**Material de entrada:**
•••••
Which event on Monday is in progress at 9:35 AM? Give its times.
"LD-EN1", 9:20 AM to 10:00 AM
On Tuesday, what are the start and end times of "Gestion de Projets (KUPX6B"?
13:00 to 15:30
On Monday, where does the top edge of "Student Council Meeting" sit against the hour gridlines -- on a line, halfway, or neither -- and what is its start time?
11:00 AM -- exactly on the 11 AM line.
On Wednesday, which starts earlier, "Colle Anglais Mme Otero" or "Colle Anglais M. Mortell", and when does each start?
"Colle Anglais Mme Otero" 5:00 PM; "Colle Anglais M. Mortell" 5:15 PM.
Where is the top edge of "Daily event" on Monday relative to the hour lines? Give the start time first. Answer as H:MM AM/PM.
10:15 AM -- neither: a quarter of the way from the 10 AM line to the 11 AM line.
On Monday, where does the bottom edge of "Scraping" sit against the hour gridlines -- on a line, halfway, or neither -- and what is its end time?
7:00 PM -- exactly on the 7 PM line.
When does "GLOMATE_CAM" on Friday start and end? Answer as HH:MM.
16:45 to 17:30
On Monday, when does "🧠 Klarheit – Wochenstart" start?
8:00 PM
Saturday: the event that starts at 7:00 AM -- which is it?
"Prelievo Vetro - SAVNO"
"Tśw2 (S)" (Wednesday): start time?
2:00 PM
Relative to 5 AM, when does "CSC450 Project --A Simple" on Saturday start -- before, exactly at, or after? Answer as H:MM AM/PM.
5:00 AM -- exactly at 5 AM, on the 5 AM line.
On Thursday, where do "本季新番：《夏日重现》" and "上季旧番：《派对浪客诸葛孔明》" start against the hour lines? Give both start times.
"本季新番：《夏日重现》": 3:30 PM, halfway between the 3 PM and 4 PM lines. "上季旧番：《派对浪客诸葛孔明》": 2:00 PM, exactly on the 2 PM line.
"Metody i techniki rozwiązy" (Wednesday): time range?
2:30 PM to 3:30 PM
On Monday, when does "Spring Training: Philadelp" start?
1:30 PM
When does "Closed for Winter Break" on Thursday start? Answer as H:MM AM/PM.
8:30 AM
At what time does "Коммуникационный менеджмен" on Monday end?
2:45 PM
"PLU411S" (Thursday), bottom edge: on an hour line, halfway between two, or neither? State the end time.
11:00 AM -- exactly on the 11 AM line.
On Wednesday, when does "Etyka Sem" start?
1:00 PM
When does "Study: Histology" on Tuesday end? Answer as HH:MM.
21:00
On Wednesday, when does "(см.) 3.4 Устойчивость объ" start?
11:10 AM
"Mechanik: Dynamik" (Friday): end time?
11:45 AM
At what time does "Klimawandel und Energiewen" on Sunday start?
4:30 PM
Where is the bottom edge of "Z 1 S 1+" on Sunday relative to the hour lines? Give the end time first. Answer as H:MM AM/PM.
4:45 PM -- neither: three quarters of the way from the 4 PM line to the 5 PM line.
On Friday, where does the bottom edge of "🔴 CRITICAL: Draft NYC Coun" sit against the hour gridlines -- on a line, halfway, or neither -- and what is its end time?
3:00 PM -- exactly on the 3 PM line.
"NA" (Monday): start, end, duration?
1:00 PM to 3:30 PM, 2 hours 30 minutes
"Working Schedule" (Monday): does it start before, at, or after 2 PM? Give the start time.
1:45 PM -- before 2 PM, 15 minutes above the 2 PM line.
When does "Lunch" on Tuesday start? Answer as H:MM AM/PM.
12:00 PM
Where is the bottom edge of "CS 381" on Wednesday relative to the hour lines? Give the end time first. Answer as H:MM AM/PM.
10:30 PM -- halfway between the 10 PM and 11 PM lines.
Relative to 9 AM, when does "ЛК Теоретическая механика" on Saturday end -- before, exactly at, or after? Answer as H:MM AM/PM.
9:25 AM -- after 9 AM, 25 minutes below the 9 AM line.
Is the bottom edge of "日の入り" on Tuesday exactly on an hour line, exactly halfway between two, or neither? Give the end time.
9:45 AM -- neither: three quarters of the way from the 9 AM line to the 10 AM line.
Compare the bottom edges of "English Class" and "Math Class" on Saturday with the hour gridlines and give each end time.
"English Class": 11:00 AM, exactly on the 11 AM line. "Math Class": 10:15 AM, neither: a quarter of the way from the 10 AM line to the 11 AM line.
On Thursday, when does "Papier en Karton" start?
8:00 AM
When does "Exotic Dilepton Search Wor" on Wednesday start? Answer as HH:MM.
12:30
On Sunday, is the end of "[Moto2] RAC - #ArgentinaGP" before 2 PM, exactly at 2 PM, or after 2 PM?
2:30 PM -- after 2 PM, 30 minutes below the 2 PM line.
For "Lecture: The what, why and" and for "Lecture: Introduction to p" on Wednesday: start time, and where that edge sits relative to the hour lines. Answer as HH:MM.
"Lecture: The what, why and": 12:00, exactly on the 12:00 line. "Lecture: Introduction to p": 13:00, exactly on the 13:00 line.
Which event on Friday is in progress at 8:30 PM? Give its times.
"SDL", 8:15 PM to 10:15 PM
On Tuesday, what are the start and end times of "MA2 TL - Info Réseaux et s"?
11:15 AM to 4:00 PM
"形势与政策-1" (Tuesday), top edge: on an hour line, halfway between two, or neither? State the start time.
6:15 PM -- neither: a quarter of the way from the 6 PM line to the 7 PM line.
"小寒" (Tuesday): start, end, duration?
•••••
**Consigna:**
Reproduce sin ningún cambio las líneas de las entradas desde la que contiene "Saturday: the event" hasta la que contiene "5:00 AM -- exactly at 5 AM, on the 5 AM line.", ambas incluidas.

**Respuesta final:**
Saturday: the event that starts at 7:00 AM -- which is it?
"Prelievo Vetro - SAVNO"
"Tśw2 (S)" (Wednesday): start time?
2:00 PM
Relative to 5 AM, when does "CSC450 Project --A Simple" on Saturday start -- before, exactly at, or after? Answer as H:MM AM/PM.
5:00 AM -- exactly at 5 AM, on the 5 AM line.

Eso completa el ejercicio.